[extrait] Humanité, une histoire optimiste

     

    On raconte que deux mots étaient autrefois gravés sur le fronton du temple d’Apollon à Delphes. Le temple était un lieu de pèlerinage où les anciens Grecs affluaient de toutes parts en quête d’un conseil divin.

        Gnothi seauton, pouvaient-ils lire à l’entrée.

        Connais-toi toi-même.

        Si l’on parcourt les recherches les plus récentes en psychologie et en biologie, en archéologie et en anthropologie, en sociologie et en histoire, on finit par conclure que l’être humain a eu, des millénaires durant, une image erronée de lui-même. Pendant longtemps, nous sommes partis du principe que l’être humain était égoïste, bestial, voire pire. Pendant longtemps, nous avons cru que la civilisation n’était qu’une fine couche de vernis, qui se craquellerait à la moindre anicroche.

        Cette vision de l’humanité et cette lecture de notre histoire s’avèrent tout à fait irréalistes.
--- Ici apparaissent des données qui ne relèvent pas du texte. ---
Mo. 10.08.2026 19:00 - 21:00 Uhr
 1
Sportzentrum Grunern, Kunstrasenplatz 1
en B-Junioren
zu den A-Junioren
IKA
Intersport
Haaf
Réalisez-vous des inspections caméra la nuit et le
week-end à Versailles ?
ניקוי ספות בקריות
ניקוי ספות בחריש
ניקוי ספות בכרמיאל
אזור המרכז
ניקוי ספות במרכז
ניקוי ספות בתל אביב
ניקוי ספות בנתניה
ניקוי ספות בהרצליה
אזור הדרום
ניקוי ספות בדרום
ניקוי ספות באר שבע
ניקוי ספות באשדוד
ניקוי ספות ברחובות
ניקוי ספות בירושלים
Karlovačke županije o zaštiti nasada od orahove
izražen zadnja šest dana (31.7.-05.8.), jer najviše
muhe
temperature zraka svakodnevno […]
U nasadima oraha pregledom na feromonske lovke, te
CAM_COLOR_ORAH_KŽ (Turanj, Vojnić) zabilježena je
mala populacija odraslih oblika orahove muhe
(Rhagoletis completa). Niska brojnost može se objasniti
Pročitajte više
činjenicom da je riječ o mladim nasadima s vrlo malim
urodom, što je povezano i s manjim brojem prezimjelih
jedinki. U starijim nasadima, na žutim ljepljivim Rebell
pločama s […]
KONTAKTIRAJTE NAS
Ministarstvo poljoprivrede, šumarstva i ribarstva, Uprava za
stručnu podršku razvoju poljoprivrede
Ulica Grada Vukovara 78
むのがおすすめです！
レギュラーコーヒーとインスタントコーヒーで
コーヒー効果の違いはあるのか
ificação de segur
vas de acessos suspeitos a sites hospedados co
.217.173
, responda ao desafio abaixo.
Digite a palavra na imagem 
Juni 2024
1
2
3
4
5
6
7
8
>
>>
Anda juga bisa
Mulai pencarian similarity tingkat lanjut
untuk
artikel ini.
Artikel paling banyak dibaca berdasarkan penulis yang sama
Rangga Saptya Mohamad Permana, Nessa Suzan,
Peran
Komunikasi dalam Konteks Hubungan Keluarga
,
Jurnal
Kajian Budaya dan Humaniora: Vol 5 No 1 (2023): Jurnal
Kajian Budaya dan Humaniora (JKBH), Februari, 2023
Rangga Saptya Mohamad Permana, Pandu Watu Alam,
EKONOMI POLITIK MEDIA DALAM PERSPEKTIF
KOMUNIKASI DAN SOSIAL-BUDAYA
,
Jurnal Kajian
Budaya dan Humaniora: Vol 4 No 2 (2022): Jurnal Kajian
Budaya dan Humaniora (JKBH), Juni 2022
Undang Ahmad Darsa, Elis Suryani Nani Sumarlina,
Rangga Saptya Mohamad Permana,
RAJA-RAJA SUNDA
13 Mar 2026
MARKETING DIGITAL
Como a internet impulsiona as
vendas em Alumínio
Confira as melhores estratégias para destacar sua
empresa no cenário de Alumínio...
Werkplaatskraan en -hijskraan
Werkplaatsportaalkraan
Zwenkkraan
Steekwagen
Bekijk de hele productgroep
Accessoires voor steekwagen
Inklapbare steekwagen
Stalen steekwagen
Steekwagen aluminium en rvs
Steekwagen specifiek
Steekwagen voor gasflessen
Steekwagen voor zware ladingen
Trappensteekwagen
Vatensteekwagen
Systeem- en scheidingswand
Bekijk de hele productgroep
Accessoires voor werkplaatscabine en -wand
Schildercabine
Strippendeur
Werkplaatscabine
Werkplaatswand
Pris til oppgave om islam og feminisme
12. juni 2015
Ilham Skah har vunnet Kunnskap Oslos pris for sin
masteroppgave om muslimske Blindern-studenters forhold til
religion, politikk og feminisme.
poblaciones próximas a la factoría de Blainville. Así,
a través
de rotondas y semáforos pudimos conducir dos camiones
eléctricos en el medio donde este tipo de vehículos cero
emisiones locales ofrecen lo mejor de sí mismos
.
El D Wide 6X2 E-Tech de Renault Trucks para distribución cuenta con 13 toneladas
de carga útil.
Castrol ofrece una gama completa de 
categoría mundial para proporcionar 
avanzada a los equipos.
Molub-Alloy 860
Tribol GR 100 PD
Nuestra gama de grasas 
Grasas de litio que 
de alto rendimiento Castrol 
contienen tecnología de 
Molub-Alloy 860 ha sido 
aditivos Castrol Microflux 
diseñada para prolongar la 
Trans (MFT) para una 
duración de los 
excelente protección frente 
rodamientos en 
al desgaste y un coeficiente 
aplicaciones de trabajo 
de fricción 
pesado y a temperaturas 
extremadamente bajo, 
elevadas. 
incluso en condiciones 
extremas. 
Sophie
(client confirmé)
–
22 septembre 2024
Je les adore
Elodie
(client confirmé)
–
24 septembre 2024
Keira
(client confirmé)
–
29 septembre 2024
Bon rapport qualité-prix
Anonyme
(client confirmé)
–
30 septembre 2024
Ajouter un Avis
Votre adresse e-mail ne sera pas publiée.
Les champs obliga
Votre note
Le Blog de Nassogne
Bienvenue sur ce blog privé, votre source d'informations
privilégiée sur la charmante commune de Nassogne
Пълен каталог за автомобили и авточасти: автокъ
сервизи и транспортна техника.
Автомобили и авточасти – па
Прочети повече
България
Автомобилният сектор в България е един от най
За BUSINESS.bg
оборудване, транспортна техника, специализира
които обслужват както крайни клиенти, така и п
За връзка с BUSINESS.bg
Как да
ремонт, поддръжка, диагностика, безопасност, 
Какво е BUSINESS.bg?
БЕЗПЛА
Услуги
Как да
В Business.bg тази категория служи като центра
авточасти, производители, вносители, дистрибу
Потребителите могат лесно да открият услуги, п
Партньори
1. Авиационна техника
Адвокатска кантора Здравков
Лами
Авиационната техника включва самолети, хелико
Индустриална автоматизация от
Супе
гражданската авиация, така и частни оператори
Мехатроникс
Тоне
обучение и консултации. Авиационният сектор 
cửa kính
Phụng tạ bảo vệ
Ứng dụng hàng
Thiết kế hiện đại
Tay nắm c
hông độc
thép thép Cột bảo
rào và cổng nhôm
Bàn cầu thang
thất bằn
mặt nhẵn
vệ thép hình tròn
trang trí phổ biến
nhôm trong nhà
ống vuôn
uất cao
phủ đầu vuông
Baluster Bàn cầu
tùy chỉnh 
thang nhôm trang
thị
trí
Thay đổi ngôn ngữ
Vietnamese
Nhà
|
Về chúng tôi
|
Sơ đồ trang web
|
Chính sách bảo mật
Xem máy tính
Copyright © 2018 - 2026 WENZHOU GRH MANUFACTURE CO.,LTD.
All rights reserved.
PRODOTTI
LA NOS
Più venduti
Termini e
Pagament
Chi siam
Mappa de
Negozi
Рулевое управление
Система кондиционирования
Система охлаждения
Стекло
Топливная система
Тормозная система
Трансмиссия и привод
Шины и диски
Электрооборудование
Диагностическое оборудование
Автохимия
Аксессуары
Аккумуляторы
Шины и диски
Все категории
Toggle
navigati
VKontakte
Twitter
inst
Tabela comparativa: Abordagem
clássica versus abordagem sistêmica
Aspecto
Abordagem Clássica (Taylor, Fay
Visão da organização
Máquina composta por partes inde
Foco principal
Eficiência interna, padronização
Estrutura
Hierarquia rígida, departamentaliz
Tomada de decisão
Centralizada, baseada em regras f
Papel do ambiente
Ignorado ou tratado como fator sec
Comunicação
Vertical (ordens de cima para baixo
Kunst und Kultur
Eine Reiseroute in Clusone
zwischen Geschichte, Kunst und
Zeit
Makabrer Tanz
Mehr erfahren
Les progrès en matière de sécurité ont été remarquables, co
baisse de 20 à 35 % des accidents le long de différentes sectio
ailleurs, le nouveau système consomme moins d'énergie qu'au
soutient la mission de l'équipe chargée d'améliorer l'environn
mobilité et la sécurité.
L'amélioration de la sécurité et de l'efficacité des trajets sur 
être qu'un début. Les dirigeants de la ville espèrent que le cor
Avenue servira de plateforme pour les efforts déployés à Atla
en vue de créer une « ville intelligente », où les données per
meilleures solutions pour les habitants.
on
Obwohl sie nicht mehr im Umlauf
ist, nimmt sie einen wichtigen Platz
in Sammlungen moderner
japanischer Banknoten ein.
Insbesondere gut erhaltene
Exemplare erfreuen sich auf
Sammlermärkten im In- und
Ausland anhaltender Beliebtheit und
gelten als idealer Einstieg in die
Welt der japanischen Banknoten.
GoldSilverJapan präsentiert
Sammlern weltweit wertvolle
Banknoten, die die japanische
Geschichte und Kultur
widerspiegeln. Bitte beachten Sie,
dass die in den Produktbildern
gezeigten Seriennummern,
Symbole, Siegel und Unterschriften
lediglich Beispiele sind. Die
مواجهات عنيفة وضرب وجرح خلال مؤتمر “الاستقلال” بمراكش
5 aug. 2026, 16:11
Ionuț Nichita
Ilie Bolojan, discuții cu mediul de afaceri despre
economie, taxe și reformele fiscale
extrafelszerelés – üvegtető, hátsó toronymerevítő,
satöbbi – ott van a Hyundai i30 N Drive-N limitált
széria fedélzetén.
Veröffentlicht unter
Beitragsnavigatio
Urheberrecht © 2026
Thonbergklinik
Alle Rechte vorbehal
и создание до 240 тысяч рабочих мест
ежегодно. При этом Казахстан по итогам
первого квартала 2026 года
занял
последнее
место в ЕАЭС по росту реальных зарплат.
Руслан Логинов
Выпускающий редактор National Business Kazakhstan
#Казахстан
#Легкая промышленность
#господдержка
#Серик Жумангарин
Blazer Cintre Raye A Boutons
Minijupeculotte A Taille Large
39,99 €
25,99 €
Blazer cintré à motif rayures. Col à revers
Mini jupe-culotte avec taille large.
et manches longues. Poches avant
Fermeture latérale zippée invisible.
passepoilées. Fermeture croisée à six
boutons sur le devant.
        Dans les dernières parties du présent ouvrage, j’ai tâché d’esquisser le nouveau monde qui nous attend si nous passons à une autre vision de l’humanité. Je n’ai probablement décrit que la partie émergée de l’iceberg. En effet, dès lors que nous acceptons de croire que la plupart des gens sont des gens bien, tout change. Nous pouvons organiser nos écoles et nos prisons, notre État de droit et notre démocratie d’une tout autre façon. Et nous pouvons nous-mêmes mener une tout autre vie.

        Je dois néanmoins vous faire une confidence : je n’aime pas trop les livres de développement personnel. Notre époque est trop tournée vers l’introspection et pas assez vers l’extrospection. La construction d’un monde meilleur ne commence pas par soi-même, mais par nous-mêmes. Ce n’est pas avec une énième liste de trucs et astuces pour réussir sa carrière ou s’imaginer qu’on va devenir riche que nous y parviendrons.

        Mais un jour, un ami m’a demandé si le fait d’écrire ce livre m’avait aussi amené à voir ma propre vie sous un nouveau jour. Je me suis aperçu que la réponse était oui. Une vision réaliste de l’être humain a d’importantes conséquences sur la façon dont on interagit avec les autres.